Et je me suis donc rendu compte que comme leur propriétaire, en moyenne pondérée sur trois mois, mes cheveux ont poussé de 2,4 centimètres, mes ongles de mains de 3,8 millimètres et mes ongles des pieds, de 1,8 millimètre. Compte tenu que les moyennes des autres sont respectivement de 0,5 à 2 centimètres, de 3,5 millimètres et de 1,5 millimètre, chez moi, tout pousse plus vite. Donc, mes phanères sont plus vifs que ceux de la plupart des autres. Tout comme moi, je suis plus speed que la plupart des autres. Il me reste à vérifier ce qu’il en est de mes poils au pubis et éventuellement au niveau de mon sillon glutéal et ainsi, je serai à même d’officialiser le résultat de cette auto-étude.
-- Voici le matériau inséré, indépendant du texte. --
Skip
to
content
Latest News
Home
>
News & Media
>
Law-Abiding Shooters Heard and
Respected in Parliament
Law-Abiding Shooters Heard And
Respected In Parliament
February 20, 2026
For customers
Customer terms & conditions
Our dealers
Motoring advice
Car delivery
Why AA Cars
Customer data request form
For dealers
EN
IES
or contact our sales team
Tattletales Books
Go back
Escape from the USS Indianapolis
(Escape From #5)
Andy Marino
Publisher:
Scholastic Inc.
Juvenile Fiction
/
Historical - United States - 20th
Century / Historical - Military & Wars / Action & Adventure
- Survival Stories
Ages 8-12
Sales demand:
Vous, je suppose que ça vous passe un peu au-dessus de la tête mais moi, ça m’a vraiment passionné.  

05 juillet 2020

qu’est-ce que tu veux qu’on apporte ?

C’est tout à fait normal et légitime de s’entendre poser toujours la même question, quand on invite quelqu’un à dîner chez soi (à dîner ou à déjeuner, bien sûr, ça marche dans tous les cas de figure !...) : « Qu’est-ce que tu veux que j’apporte ? » Parce que la décence, l’éducation et la bienséance veulent qu’on répondre : « Rien, tu viens, toi, c’est tout » et quand on est fayot ou quand on espère conclure : « Comme tu viens, ce n’est pas la peine d’apporter un cadeau, tu es un cadeau à toi tout(e) seul(e) ! » Moi, ça m’est déjà arrivé à le dire à quelqu’un mais à chaque fois, j’ai réalisé que c’était un peu trop. Personne n’est jamais un cadeau pour personne. Sinon, ça se saurait. Enfin bref, ce n’est pas le sujet du jour. Même si je pense ce que je dis et si je dis ce que je pense. Mais bon…
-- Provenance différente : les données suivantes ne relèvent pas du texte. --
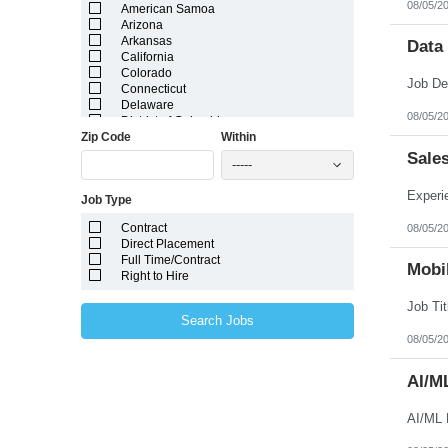
08/05/2
American Samoa
Arizona
Arkansas
Data
California
Colorado
Connecticut
Delaware
08/05/2
District of Columbia
Zip Code
Within
Florida
Georgia
Sale
-----
Guam
Hawaii
Job Type
Idaho
Illinois
Contract
08/05/2
Indiana
Direct Placement
Iowa
Full Time/Contract
Kansas
Mobil
Right to Hire
Kentucky
Louisiana
Maine
Search Jobs
Marshall Islands
08/05/2
Maryland
Massachusetts
Michigan
AI/M
Minnesota
Mississippi
AI/ML 
Missouri
Montana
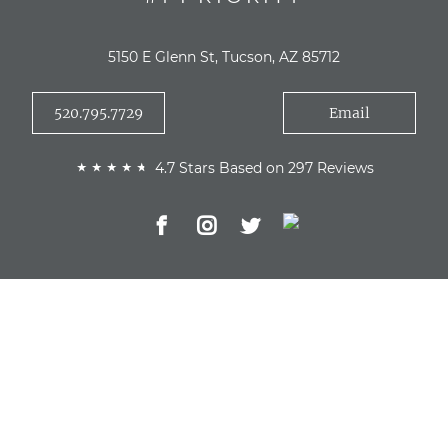
5150 E Glenn St, Tucson, AZ 85712
520.795.7729
Email
4.7 Stars Based on 297 Reviews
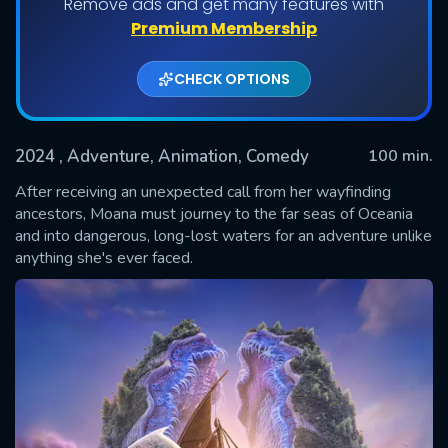
Remove ads and get many features with
Premium Membership
CHECK OPTIONS
2024
, Adventure, Animation, Comedy
100 min.
After receiving an unexpected call from her wayfinding
ancestors, Moana must journey to the far seas of Oceania
and into dangerous, long-lost waters for an adventure unlike
SUBMIT
anything she's ever faced.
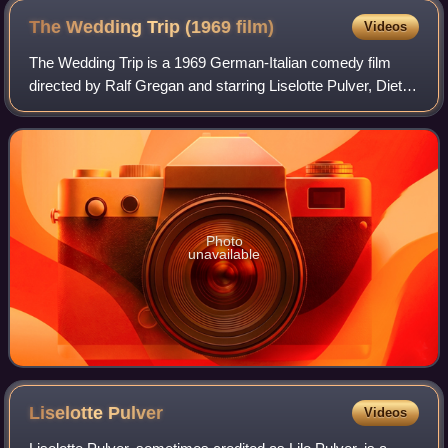
The Wedding Trip (1969
film)
Videos
The Wedding Trip is a 1969 German-Italian comedy film
directed by Ralf Gregan and starring Liselotte Pulver, Dieter
Hallervorden and Ewa Strömberg.
Photo
unavailable
Liselotte
Pulver
Videos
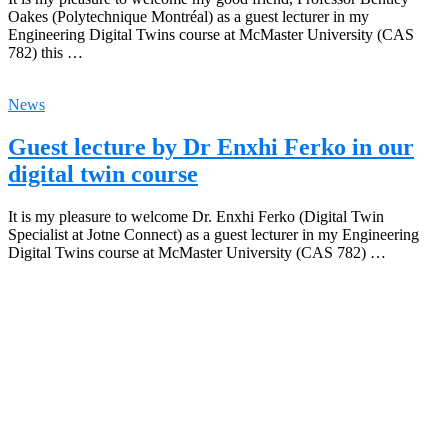
Oakes (Polytechnique Montréal) as a guest lecturer in my
Engineering Digital Twins course at McMaster University (CAS
782) this …
News
Guest lecture by Dr Enxhi Ferko in our
digital twin course
It is my pleasure to welcome Dr. Enxhi Ferko (Digital Twin
Specialist at Jotne Connect) as a guest lecturer in my Engineering
Digital Twins course at McMaster University (CAS 782) …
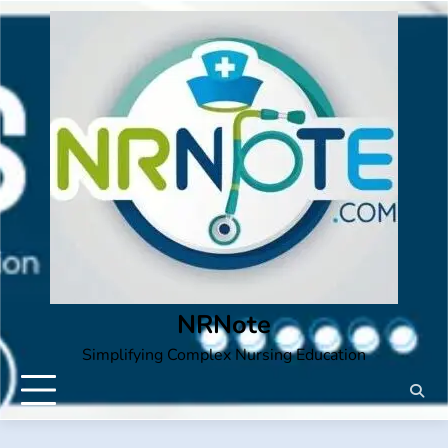
Skip
to
content
NRNote
Simplifying Complex Nursing Education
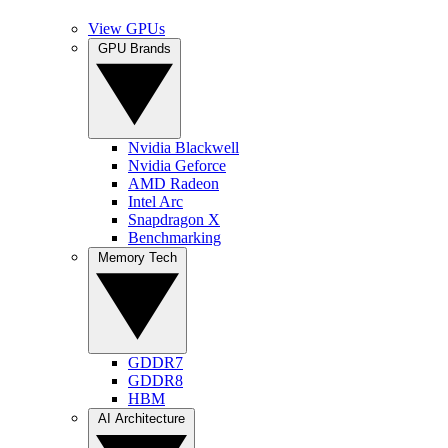
View GPUs
GPU Brands
Nvidia Blackwell
Nvidia Geforce
AMD Radeon
Intel Arc
Snapdragon X
Benchmarking
Memory Tech
GDDR7
GDDR8
HBM
AI Architecture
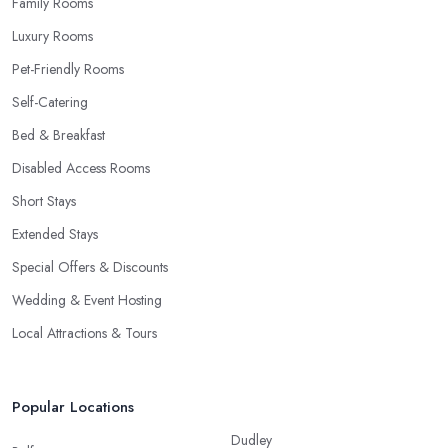
Family Rooms
Luxury Rooms
Pet-Friendly Rooms
Self-Catering
Bed & Breakfast
Disabled Access Rooms
Short Stays
Extended Stays
Special Offers & Discounts
Wedding & Event Hosting
Local Attractions & Tours
Popular Locations
Dudley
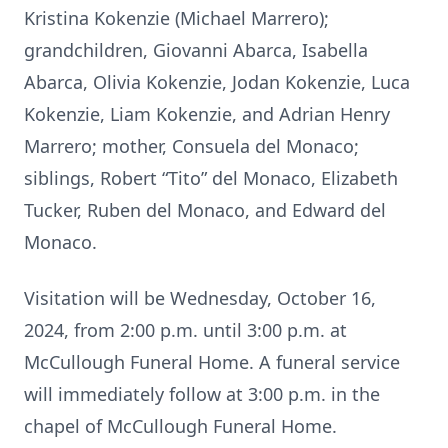
Kristina Kokenzie (Michael Marrero);
grandchildren, Giovanni Abarca, Isabella
Abarca, Olivia Kokenzie, Jodan Kokenzie, Luca
Kokenzie, Liam Kokenzie, and Adrian Henry
Marrero; mother, Consuela del Monaco;
siblings, Robert “Tito” del Monaco, Elizabeth
Tucker, Ruben del Monaco, and Edward del
Monaco.
Visitation will be Wednesday, October 16,
2024, from 2:00 p.m. until 3:00 p.m. at
McCullough Funeral Home. A funeral service
will immediately follow at 3:00 p.m. in the
chapel of McCullough Funeral Home.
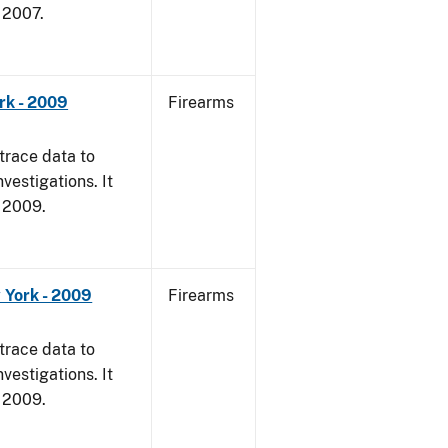
, 2007.
rk - 2009
Firearms
trace data to
vestigations. It
, 2009.
 York - 2009
Firearms
trace data to
vestigations. It
, 2009.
Et là, je me dis que la prochaine fois que j’invite quelqu’un chez moi, pour un repas, cela s’entend, si on me demande encore un coup : « Qu’est-ce que tu veux qu’on t’apporte ? » Je vous jure que je ne répondrai pas « Rien, venez, vous, c’est tout ! » Non, je crois que je me lâcherai : « Qu’est-ce que vous m’apportez ? Attendez, je réfléchis un instant… Tiens, l’assurance vie Afer, elle a été bien notée, en 2019, si vous voulez m’en ouvrir une, c’est avec plaisir. En plus, ça ne pèse pas lourd, ce n’est pas encombrant, vous pourrez pousser la porte d’entrée de l’immeuble sans difficulté, pas comme si vous aviez un dessert et une bouteille de champagne avec un bouquet de fleurs en prime ! » Et puis, même si je ne l’ai pas précisé, si possible, ouvrez-moi un compte d’assurance vie avec assez d’argent, sinon…
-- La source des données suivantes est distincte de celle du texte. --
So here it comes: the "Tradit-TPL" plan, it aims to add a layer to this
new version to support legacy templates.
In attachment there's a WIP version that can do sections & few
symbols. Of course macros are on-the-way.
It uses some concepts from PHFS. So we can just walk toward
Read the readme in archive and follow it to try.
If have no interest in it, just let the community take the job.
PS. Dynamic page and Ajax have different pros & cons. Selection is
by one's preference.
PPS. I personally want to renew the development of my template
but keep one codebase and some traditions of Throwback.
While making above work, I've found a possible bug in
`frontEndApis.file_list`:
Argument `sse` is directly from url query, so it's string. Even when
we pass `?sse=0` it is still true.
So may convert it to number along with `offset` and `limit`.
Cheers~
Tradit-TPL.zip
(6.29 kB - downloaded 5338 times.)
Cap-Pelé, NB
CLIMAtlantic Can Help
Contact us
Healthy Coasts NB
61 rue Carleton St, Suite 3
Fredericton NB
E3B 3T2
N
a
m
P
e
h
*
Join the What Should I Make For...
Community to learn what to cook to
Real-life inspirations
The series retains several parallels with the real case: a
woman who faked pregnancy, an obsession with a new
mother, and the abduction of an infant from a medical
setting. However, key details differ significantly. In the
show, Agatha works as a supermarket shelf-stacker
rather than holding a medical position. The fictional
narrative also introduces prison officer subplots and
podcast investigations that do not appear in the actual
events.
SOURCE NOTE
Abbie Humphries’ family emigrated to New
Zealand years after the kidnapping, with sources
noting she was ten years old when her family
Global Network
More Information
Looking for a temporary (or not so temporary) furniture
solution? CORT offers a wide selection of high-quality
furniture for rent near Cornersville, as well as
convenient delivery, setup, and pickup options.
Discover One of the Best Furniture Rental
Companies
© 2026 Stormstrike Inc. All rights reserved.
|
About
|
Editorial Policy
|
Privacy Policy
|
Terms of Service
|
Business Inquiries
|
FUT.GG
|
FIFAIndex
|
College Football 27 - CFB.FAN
Ou alors, je peux être carrément plus précis : « Qu’est-ce qu’on t’apporte ? » « Oh, eh bien, vous savez, l’autre jour, chez Mercedes, avec mon ami le patron, j’ai vu un très beau modèle hybride, passez voir madame Aubriet en lui disant que vous venez de la part du meilleur ami du patron et elle vous fera un prix, vous allez faire une belle affaire et vous me ferez super plaisir. Et tant qu’à faire, pour éviter un échange, si vous pouvez la prendre blanc cassé ou gris très clair, ce serait parfait. Mais si ça vous embête, laissez la chez le concessionnaire et offrez-moi juste les clés, dans un premier temps, j’irai la chercher tranquillement dès demain, lundi. » Là, je pense que ce n’est pas mal. Comme ça, vous saurez quoi faire pour faire très, très plaisir à cet excellent ami que je suis, pour vous.